Die Dendrochronologie ist auch bei Ausgrabungen eine große Hilfe, konnten doch im Hof von Schloss Romrod die hölzernen Vorgängerbauten in die Zeit zwischen 1176 und 1192 datiert werden. Die hier abgebildeten Reste vom sogenannten Niederlass zeigen bereits eine voll ausgebildete Schwelle mit eingezapften Ständern, eine fortschrittliche Konstruktionsweise, die von der älteren Forschung erst vom 14. Jahrhundert an für möglich gehalten wurde.

Der Niederlass im Hof von Schloss Romrod 
© G. Kiesow
Der Niederlass im Hof von Schloss Romrod

Doch nicht allein für den Fachwerkbau brachte die erst vor rund einem halben Jahrhundert entwickelte Dendrochronologie neue Forschungsergebnisse. So schwankte zuvor beim Grauen Haus in Winkel (Rheingau, Hessen) die Datierung zwischen dem 9. und dem 12. Jahrhundert, bis die Jahresringe eines Holzes das Datum 1075 ergaben. Bei der Remigiuskirche in Büdingen war die Enttäuschung bei den örtlichen Forschern groß, als hier bei einem fest mit dem Bau verbundenen Holz das Fällungsdatum 1047 ermittelt wurde, hatte man den Bau doch bis dahin wegen seiner kleinen Rundfenster und seines altertümlichen Westquerbaus in Analogie zu St. Severin in Passau in die Zeit um 800 datiert.

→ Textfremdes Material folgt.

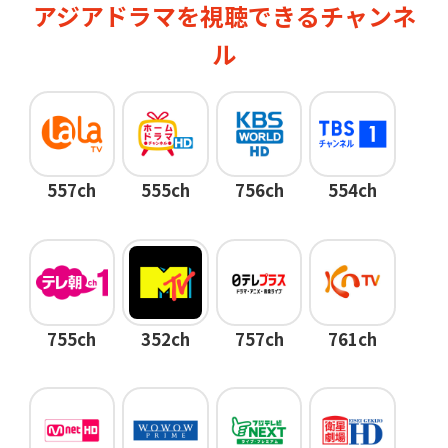
アジアドラマを視聴できるチャンネ
ル
557ch
555ch
756ch
554ch
755ch
352ch
757ch
761ch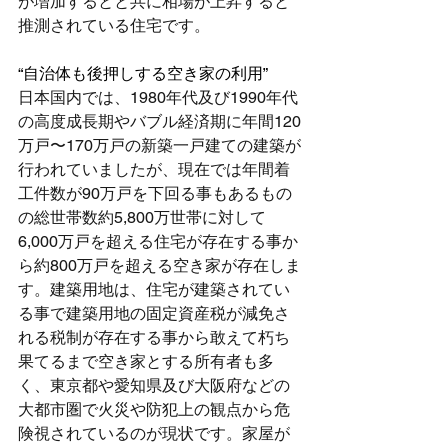
が増加するとと共に相場が上昇すると
推測されている住宅です。  
“自治体も後押しする空き家の利用”
日本国内では、1980年代及び1990年代
の高度成長期やバブル経済期に年間120
万戸〜170万戸の新築一戸建ての建築が
行われていましたが、現在では年間着
工件数が90万戸を下回る事もあるもの
の総世帯数約5,800万世帯に対して
6,000万戸を超える住宅が存在する事か
ら約800万戸を超える空き家が存在しま
す。建築用地は、住宅が建築されてい
る事で建築用地の固定資産税が減免さ
れる税制が存在する事から敢えて朽ち
果てるまで空き家とする所有者も多
く、東京都や愛知県及び大阪府などの
大都市圏で火災や防犯上の観点から危
険視されているのが現状です。家屋が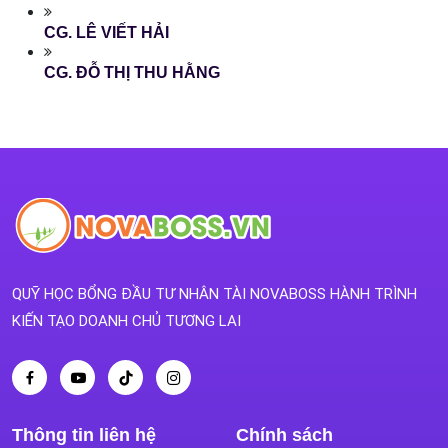
CG. LÊ VIẾT HẢI
CG. ĐỖ THỊ THU HẰNG
QUỸ HỌC BỔNG ĐẦU TƯ NHÂN TÀI NOVABOSS HÀNH TRÌNH
KIẾN TẠO DOANH CHỦ TƯƠNG LAI
Thông tin liên hệ
Chính sách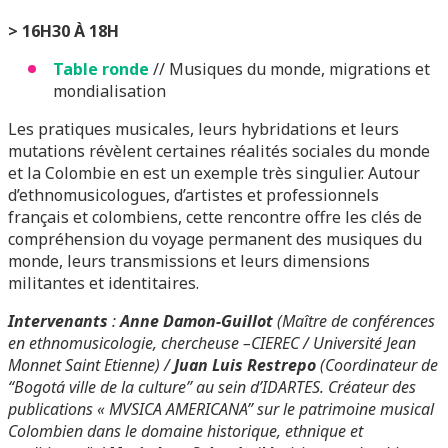
> 16H30 À 18H
Table ronde
// Musiques du monde, migrations et
mondialisation
Les pratiques musicales, leurs hybridations et leurs
mutations révèlent certaines réalités sociales du monde
et la Colombie en est un exemple très singulier. Autour
d’ethnomusicologues, d’artistes et professionnels
français et colombiens, cette rencontre offre les clés de
compréhension du voyage permanent des musiques du
monde, leurs transmissions et leurs dimensions
militantes et identitaires.
Intervenants
:
Anne Damon-Guillot
(Maître de conférences
en ethnomusicologie, chercheuse –CIEREC / Université Jean
Monnet Saint Etienne) /
Juan Luis Restrepo
(Coordinateur de
“Bogotá ville de la culture” au sein d’IDARTES. Créateur des
publications « MVSICA AMERICANA” sur le patrimoine musical
Colombien dans le domaine historique, ethnique et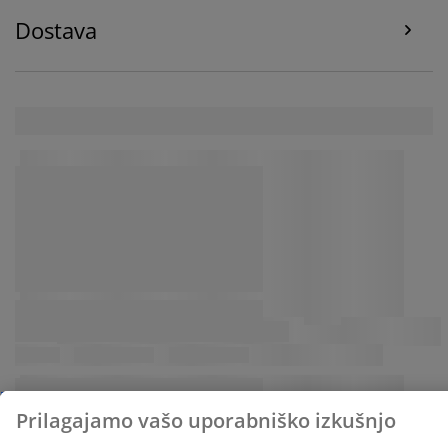
Dostava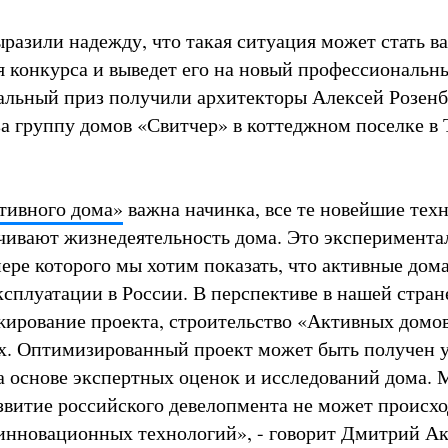
разили надежду, что такая ситуация может стать 
я конкурса и выведет его на новый профессиональн
альный приз получили архитекторы Алексей Розенб
за группу домов «Свитчер» в коттеджном поселке в 
тивного дома»
важна начинка, все те новейшие тех
чивают жизнедеятельность дома. Это эксперимент
мере которого мы хотим показать, что активные дом
ксплуатации в России. В перспективе в нашей стран
ирование проекта, строительство «Активных домов
х. Оптимизированный проект может быть получен 
а основе экспертных оценок и исследований дома.
азвитие российского девелопмента не может происхо
инновационных технологий», - говорит Дмитрий Ак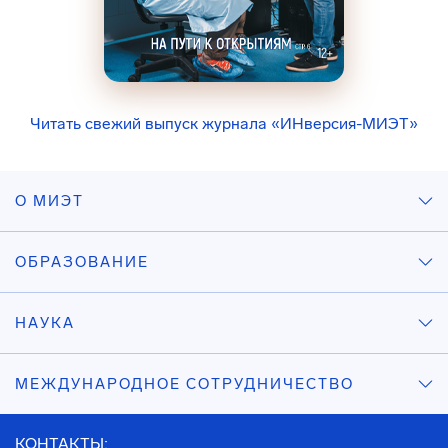
Читать свежий выпуск журнала «ИНверсия-МИЭТ»
О МИЭТ
ОБРАЗОВАНИЕ
НАУКА
МЕЖДУНАРОДНОЕ СОТРУДНИЧЕСТВО
КОНТАКТЫ: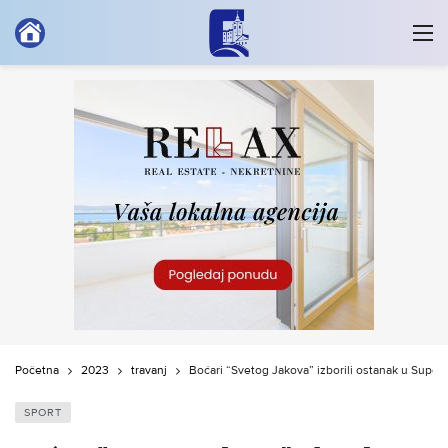
Početna
2023
travanj
Boćari “Svetog Jakova” izborili ostanak u Superli
SPORT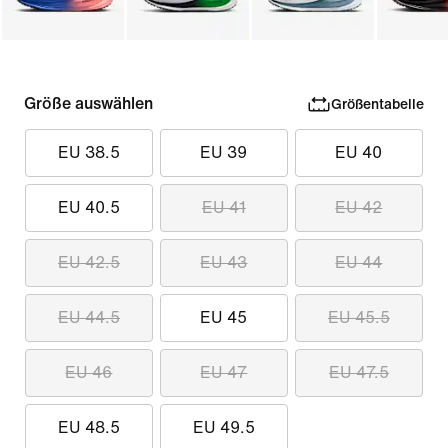
Größe auswählen
Größentabelle
EU 38.5
EU 39
EU 40
EU 40.5
EU 41
EU 42
EU 42.5
EU 43
EU 44
EU 44.5
EU 45
EU 45.5
EU 46
EU 47
EU 47.5
EU 48.5
EU 49.5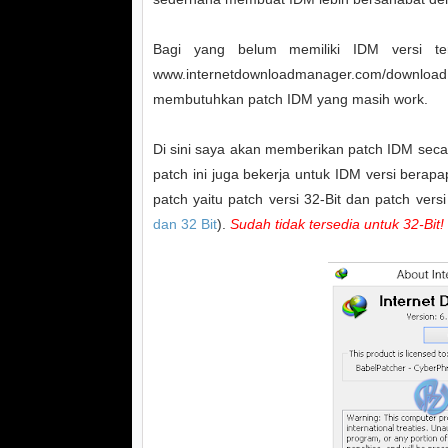
Bagi yang belum memiliki IDM versi te
www.internetdownloadmanager.com/downloa
membutuhkan patch IDM yang masih work.
Di sini saya akan memberikan patch IDM secara
patch ini juga bekerja untuk IDM versi bera
patch yaitu patch versi 32-Bit dan patch vers
dan 32 Bit
).
Sudah tidak tersedia untuk 32-Bit!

Neue Ergebnisse zur Datierung des Grauen Hauses in Winkel (links) und der Remigiuskirche in Büdingen (rechts) sind der Dendrochronologie zu verdanken. 
© G. Kiesow / G. Kiesow
Neue Ergebnisse zur Datierung des Grauen Hauses in Winkel (links) und der Remigiuskirche in Büdingen (rechts) sind der Dendrochronologie zu verdanken.

Angesichts weitgehend fehlender schriftlicher Überlieferung für die Entstehungsgeschichte mittelalterlicher Bauten ist die Dendrochronologie für die Kunstgeschichte eine große Hilfe. Liefert sie doch exakte Datierungen, die als Festpunkte für ungefähre zeitliche Einordnungen aufgrund der Stilformen dienen können.